ML is a mining problem. Digitizers are the miners. Annotators are the refiners.

Basically, the system is massively ad-hoc and driven by this large scale annotation, training and testing.

The big question here is, what happens when the world changes next year? You rebuild the application. I know there are companies that advertise doing continuous updating of deep learning models but it seems like calculating total costs and total benefits is going to be hard here.

Sometimes the mine makes money, sometimes it doesn't make sense to run the mine.
To extend the mining metaphor, and relate back to the original articles:

People and organizations are chasing what they believe, or are told to believe, is pay dirt.

Many unfamiliar investors have rushed in, possibly fearing missing out, and fund many of the prospectors, yet many of the prospectors and investors aren't really aware of the costs of running a mine, nor the practices required to run them efficiently.

It turns out that there's more aspects to the value creation process than dig/refine/polish (data/train/predict), especially when usefulness in application matters and there are finite resources available for digging.

Companies selling shovels are some of the primary beneficiaries of this, by selling shovels (i.e. renting compute) funded by the malinvestment.

Additional beneficiaries are the refiners (training experts) that are able to charge steep labor premiums, however organizations are starting to figure out that their refiners are expensive to keep idle and often operate the mines poorly in terms of throughput/cost-effectiveness/repeatability/application (see the various threads on "Data Engineers")

This is correct, however, the distinction between labeling and training is artificial, and probably arises from the fact that ML came from academia, where it was not part of the business process.

I.e. a modern ML system should just plug into the business process from day 0, where the ML task should be performed by human and recorded by the machine.

After a while, the machine would train on this recorded data, and start replacing the humans.

Rinse and repeat.

> a modern ML system should just plug into the business process from day 0, where the ML task should be performed by human and recorded by the machine.

Ah, this is a typical thing I hear people in the Valley say: just push it all ... somewhere.

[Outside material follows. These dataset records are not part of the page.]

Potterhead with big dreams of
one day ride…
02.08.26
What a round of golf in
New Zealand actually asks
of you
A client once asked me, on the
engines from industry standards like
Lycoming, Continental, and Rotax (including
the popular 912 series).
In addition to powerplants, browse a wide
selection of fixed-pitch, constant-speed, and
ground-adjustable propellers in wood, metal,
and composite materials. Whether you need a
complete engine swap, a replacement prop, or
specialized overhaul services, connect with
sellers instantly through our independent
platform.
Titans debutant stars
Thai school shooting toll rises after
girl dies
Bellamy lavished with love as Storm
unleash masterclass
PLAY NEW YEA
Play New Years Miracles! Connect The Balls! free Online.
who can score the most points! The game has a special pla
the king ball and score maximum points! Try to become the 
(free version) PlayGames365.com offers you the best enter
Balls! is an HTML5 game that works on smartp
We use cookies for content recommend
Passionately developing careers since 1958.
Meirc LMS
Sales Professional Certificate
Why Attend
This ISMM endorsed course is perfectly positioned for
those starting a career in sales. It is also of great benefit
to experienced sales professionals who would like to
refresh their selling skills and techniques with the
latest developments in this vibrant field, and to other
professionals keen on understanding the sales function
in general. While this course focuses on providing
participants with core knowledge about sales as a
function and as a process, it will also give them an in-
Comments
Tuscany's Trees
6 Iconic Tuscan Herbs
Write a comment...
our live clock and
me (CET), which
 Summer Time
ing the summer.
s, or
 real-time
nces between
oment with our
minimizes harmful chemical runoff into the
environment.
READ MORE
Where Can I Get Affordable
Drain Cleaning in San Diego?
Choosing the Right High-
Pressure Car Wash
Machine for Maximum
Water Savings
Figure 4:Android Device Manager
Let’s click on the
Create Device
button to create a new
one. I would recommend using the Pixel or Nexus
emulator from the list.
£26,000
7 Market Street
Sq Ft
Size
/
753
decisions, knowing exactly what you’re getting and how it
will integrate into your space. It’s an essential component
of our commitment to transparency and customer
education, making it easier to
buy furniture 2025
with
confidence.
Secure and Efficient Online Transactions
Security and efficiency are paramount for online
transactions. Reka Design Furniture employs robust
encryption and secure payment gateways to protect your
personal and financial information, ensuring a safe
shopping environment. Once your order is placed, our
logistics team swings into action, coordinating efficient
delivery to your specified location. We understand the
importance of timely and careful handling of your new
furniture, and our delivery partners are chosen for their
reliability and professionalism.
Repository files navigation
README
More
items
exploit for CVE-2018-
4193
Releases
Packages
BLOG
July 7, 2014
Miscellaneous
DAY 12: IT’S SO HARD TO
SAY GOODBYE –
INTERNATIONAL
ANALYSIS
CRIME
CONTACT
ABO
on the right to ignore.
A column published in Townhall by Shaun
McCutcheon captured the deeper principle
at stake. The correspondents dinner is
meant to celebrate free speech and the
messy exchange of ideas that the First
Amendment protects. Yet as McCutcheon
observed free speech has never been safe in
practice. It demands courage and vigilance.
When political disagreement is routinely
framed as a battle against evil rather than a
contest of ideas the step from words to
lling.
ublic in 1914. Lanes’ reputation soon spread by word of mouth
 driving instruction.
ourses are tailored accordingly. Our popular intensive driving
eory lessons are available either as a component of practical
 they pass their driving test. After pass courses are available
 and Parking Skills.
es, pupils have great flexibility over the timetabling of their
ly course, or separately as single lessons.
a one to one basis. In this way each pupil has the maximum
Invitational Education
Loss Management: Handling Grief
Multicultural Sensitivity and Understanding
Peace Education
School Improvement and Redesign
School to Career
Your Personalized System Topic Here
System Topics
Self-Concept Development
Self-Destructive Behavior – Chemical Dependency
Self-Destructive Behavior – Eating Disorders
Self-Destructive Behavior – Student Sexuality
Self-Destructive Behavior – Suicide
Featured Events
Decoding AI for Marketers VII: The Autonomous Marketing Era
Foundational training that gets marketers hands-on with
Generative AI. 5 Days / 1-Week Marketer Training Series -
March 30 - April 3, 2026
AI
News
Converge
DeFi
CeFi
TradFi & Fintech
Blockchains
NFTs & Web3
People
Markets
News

No.

If we digitized all microscopy slides, it would require YouTube-scale storage several times over. People think genomics is big. People think reconnaissance imaging is big. They're big, but there's only so much of them.

IF it were digitized, there would be far more pathology whole slide imaging being generated every day. I did some estimates at one point and had to throw a couple orders of magnitude into the genomics data to even make it competitive at enterprise scale.

And keep in mind, we're talking clinical medicine. We want the data now. We're looking at the slides while the glue is still wet. You don't have the bandwidth, no one has the bandwidth, to do some of this stuff they way you propose and maintain the current "business process" of clinical medicine.

Building models and iterating, the old fashioned way, is the only way it makes sense.

Funny, we all thought computers were fast. Turns out its nowhere what we need.
They're fast, sure. But not very efficient in certain problem domains, specificially where humans are efficient (for reasons that are IMHO historical, not innate).
This is spot on. Hence the open sourcing of ML code while keeping an iron grip on data.
> And the input matters, a lot. So the differentiating factor isn't the models, it's the data and companies like Google figured it out a long time ago.

The models are likely also a differentiating factor in a sense that there are models that perform much better than others, to a point of completely new functionality. But also all of these models are basically open source currently... So they can't by definition be differentiating between different companies, because all of the companies generally have access to all of the algorithms. At leat to all of the types of algorithms.